Yes. Yes I would. I’m not trying to hijack the thread, I genuinely would like people’s opinion on my question. To be fair, I will answer the OP’s question. If you buy drugs that are ultimately trafficked by a violent organization, you are, in a very small way, contributing to violence that organization commits. However, I believe that drug prohibitionists are far more responsible for the violence committed by drug trafficking organizations than people who buy drugs. Does anyone disagree with that statement?

This is a separate thought, so I made it a separate post. In my last post I wrote that if you buy drugs that are ultimately trafficked by a violent organization, you are, in a very small way, contributing to violence that organization commits. I wanted to clarify that I believe this is a small enough contribution to be almost negligible. If you own a grocery store that happens to sells beer and cigarettes, are you responsible for customers who develop lung cancer from buying your cigarettes, or people killed in drunk driving accidents from people who drink your beer? Yes, in a very small, pretty much negligible way. You are certainly not legally liable (unless you sold them beer when they were obviously intoxicated). Ultimately the responsibility lies with the individual who chose to drink and drive or smoke, or in the OPs case, the people who chose to murder their racketeering rivals. However, I am inclined to place more blame on the prohibitionists rather than the drug users, since demand for drugs alone does not cause violence, it must be coupled with prohibition to create a situation like the one that exists in Mexico.

Your example is not a good one because there isn’t a necessary causal link between divorce and puppy choking.

I agree with you about foreseeable consequences. If the average person could not be expected to see that blood diamonds were the result of violence, or that buying drugs would cause cartel violence, they are absolved. But now they know. I didn’t know a year ago so I still do it now that I do know is not a good excuse.

I agree that decriminalization is the long term solution, and I’ve already voted for Prop. 19, but that doesn’t excuse people now. Prohibition being bad didn’t make giving money to Al Capone for booze acceptable.

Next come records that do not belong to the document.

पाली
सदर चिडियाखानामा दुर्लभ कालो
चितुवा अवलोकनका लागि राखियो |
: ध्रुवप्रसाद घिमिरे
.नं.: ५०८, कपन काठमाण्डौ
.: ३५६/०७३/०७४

I’ll go out on a limb here and say that neither the users or the dealers/gangs are ultimately responsible for the violence. I think what’s happening in Mexico is really a crime and corruption problem whose root cause is poverty and iniquitous wages. Drug smuggling just happens to be the opportunity of the moment, just as immigrant smuggling is another, but without the drugs the violence would be manifested as part of some other illegal pursuit.

Notice, though, I said ultimately. That doesn’t mean the murderer who pulls the trigger isn’t still proximately responsible for a victim’s death.

I agree that the prohibitionists are at least as responsible as the users. I’m not sure I’d say they’re more responsible, and I’m not sure how saying so would make any sense. Especially since the prohibitionists are attempting to avoid a foreseeable consequence of another course of action–namely, that legalizing drugs has the foreseeable consequence of more deaths from folks who are impaired–whereas the users are just trying to avoid the foreseeable consequence of not getting buzzed.

Interesting. I’m surprised you disagree, since for me the moral intuition in that hypo is quite strong. I suppose I could try to find some even deeper intuition to wedge you on board, but I’d have to think about what that would be, exactly.

There isn’t a necessary causal link between recreational drug use and gang violence either, I don’t think. But in any case, I acknowledged that it might not apply in this case. I was just trying to refine the proper standard.

Ben Ehrenreich at the London Review of Books would seem to agree with you.

Prohibition, along with neoliberal economic policies, and a hefty dose of military involvement.